What we aspire to achieve is much better than what we can actually achieve. In most cases, by the time that a resolution is made by a shareholder meeting to dismiss a director, a dispute has arisen between the director and the shareholder meeting. The shareholder meeting usually believes that the director fails to perform their duty of diligence or even acts in a way that damages interests of the company or its shareholders, while the director thinks that the shareholder meeting will use their power to deprive of their management rights when he/she finishes doing his work.
In my opinion, the relationship between senior management and the company is much more complicated than a short-worded clause in a legal interpretation could clarify. It is more important to balance interests of shareholders represented by the parties involved and skilfully apply laws.
According to Legal Interpretation V, a company can dismiss any person from their post as director without any reason. However, if the company intends to dismiss a director from their concurrent post as senior manager, the company must give an appropriate reason according to employment law.
According to Legal Interpretation V, a dismissed director has no right to claim the invalidity of their dismissal from their post as director, but a dismissed senior manager can file an opposition to their dismissal from their post as senior management on the ground of no mutual agreement reached through consultation.
Therefore, a company can bind job requirements for directors and senior management together in its bylaws so that it can dismiss a person from their posts as director and senior manager at the same time on the ground of incompetency and change their job to a non-managerial one, whether he/she is unable to meet job requirements for a director or a senior manager.
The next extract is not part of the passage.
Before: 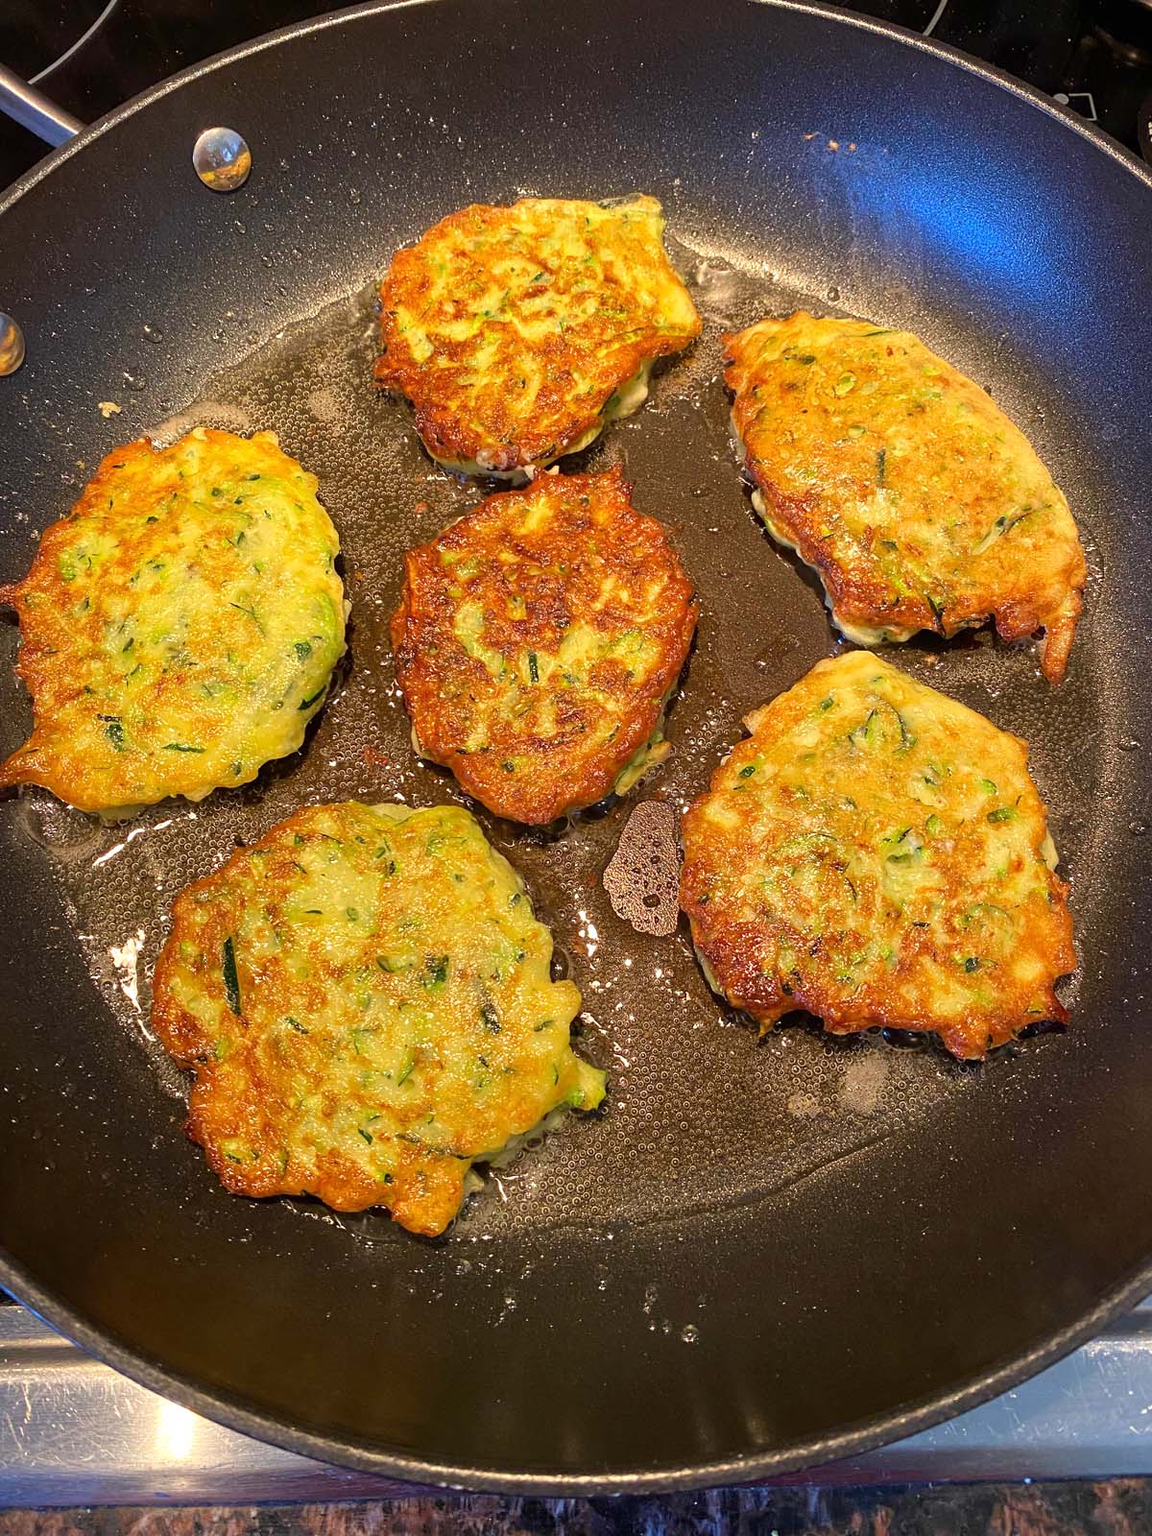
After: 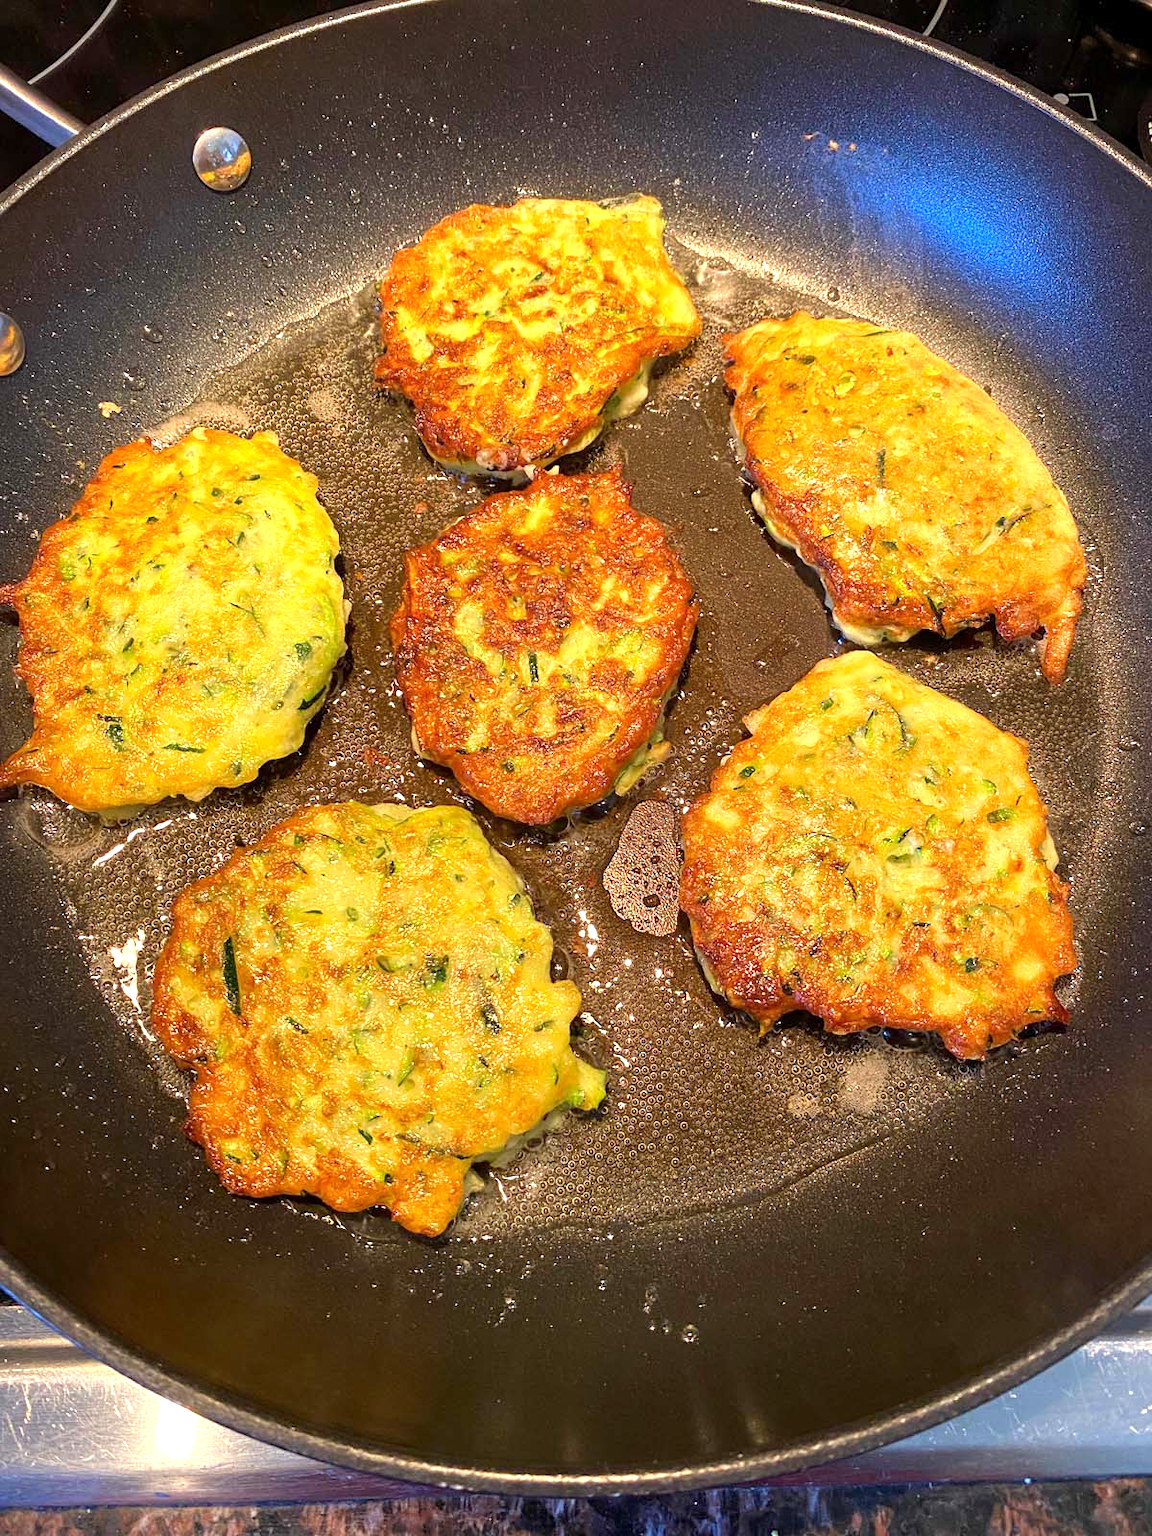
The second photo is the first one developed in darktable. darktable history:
color correction: highlights a* -0.137, highlights b* 0.137
exposure: black level correction 0.001, exposure 0.5 EV, compensate exposure bias true, compensate highlight preservation false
As the employer is obligated to prove that an employee fails to meet job requirements, a company should give proof of the reason for dismissal of a director and senior manager.
For me, steps should be take to fulfill the above obligation at least include the following.
a.The job description for a director and senior manager should include job requirements for director and senior management and clearly state that a person who fails to meet job requirements for either of the posts as director or senior manager which are bound together will be seen as failing to meet job requirements for the other post as well. Only people who are able to work as director can be appointed as senior manager and vice versa.
b.Unless a director and senior manager acts in a way that clearly damages interests of the company, etc. when performing their duties, the company needs to provide evidence that he/she has done something wrong when performing their duties as senior manager, especially due to incompetence in leading or instructing their team.
A company can surely separate job requirements for directors from those for senior management when making bylaws, allowing a person dismissed from their post as director to continue in their post as senior manager. In this case, the company treat a directors and a senior manager differently when paying compensation. When a director and senior manager is dismissed from their post as director, he/she will no longer be given compensation for a director. It is like a medicine that only relieves the symptoms but cannot cure the disease. It can dampen a senior manager’s expectation for income but cannot prevent a dismissed director from using their powers as a senior manager to interfere in the company’s business operations. A company may need to make more complicated handover procedures to avoid a stalemate over its business operations due to dismissal of a director.